Los conflictos entre Oberón y Titania oscilan entre la languidez (el carilindo Joaquín Furriel es sumamente inexpresivo) y el estallido erótico, a cargo de Paola Krum (una Titania más enardecida por sus urgencias sexuales que por su rivalidad con Oberón); mientras que los desencuentros amorosos de las dos parejitas atenienses combinan la liviandad de una comedia televisiva con un gran despliegue físico en peleas y persecusiones.
El tercer nivel argumental -el de los artesanos encargados de representar una obra en la boda del rey de Atenas- es el que más espacio ocupa dentro de la puesta, y su ingenua comicidad asegura las risas del público. La participación de Daniel Casablanca (integrante de Los Macocos) es toda una garantía al respecto, lástima que con su peculiar histrionismo termine generando un show propio dentro del espectáculo. Oski Guzmán, en cambio, compone a un convincente y malicioso Puck, el único de los personajes mágicos que se comporta como tal.

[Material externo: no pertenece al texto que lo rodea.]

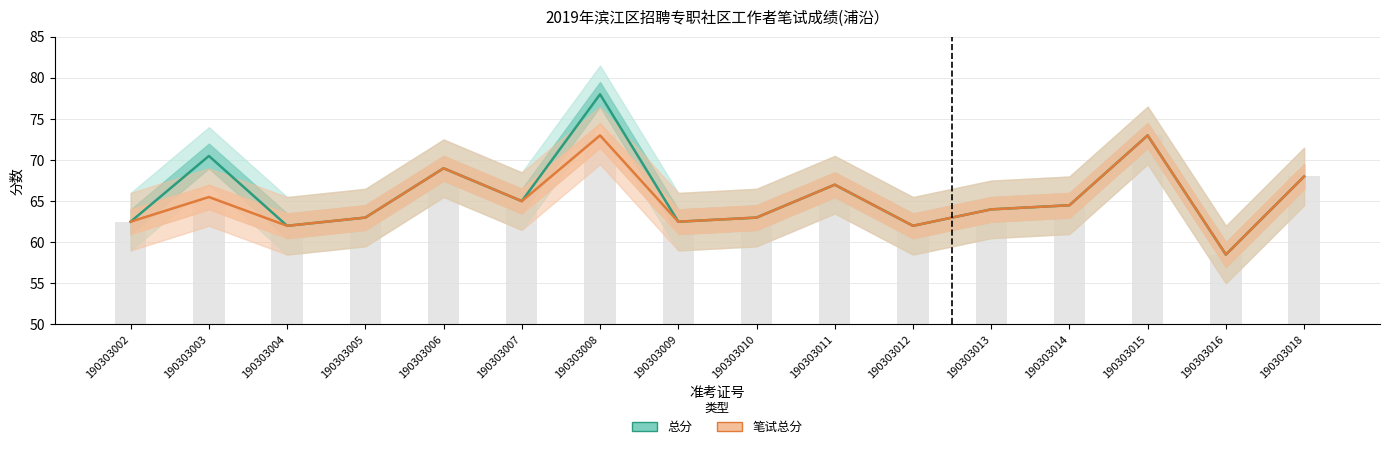

Between 190303004 and 190303007, which series saw the biggest shift?

总分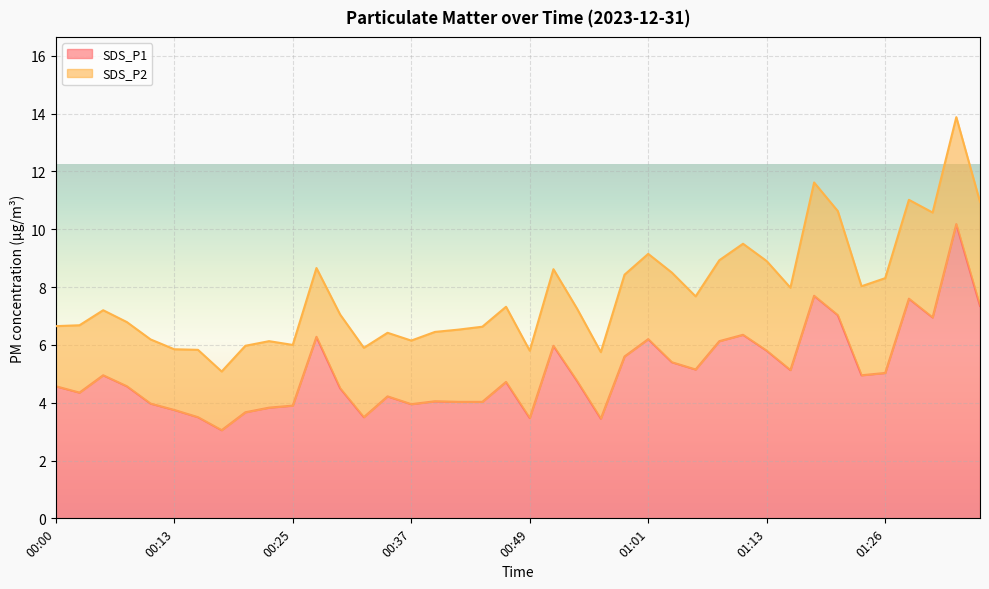

What is the label of the 2nd point from the right?

01:33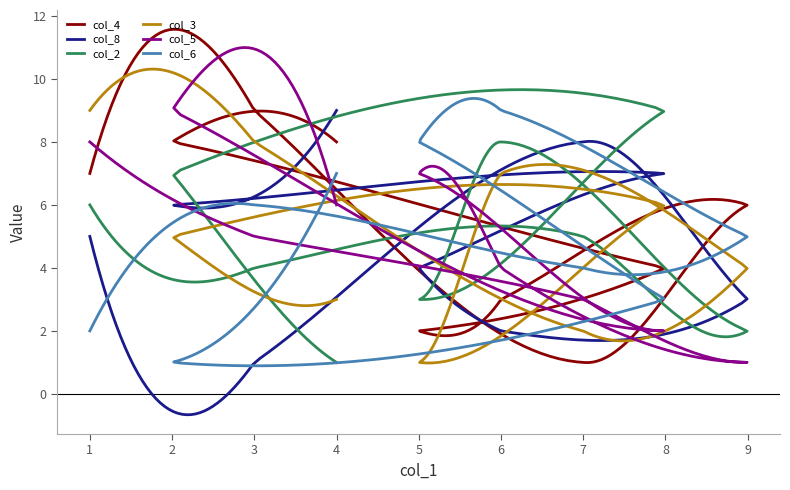

At how many categories does at least one series exceed 5?

9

La presencia del propio Shakespeare (el siempre eficaz Roberto Catarineu) vestido de smoking y oficiando de director, apuntador y servidor de escena, no aporta ningún rasgo interesante a la acción, al contrario, tanto sus monólogos extraídos de «Hamlet» y de «La tempestad», como sus permanentes acotaciones resultan redundantes y prolongan innecesariamente la acción. La salvaje poesía del original ha sido reemplazada por un repertorio de canciones demasiado ecléctico y con letras que explican lo que no necesita explicación. «Sueño...» es algo más que una comedia de enredos y el hecho de que su irónica visión sobre el amor y el deseo esté en manos de seres sobrenaturales, exige un diseño visual acorde a ese nivel simbólico. Sin embargo, a excepción del sensual vestuario de Mini Zuccheri ( embellecido con algunos toques de la India), los distintos rubros técnicos parecen haber ignorado que la obra transcurre en un bosque prodigioso que transtorna los sentidos de los mortales.
Carente de una estética atrayente y con una estructura dramática que va perdiendo rumbo a medida que se acerca a su demorado final, no es fácil prever qué respuesta darán los jóvenes y adolescentes a esta propuesta.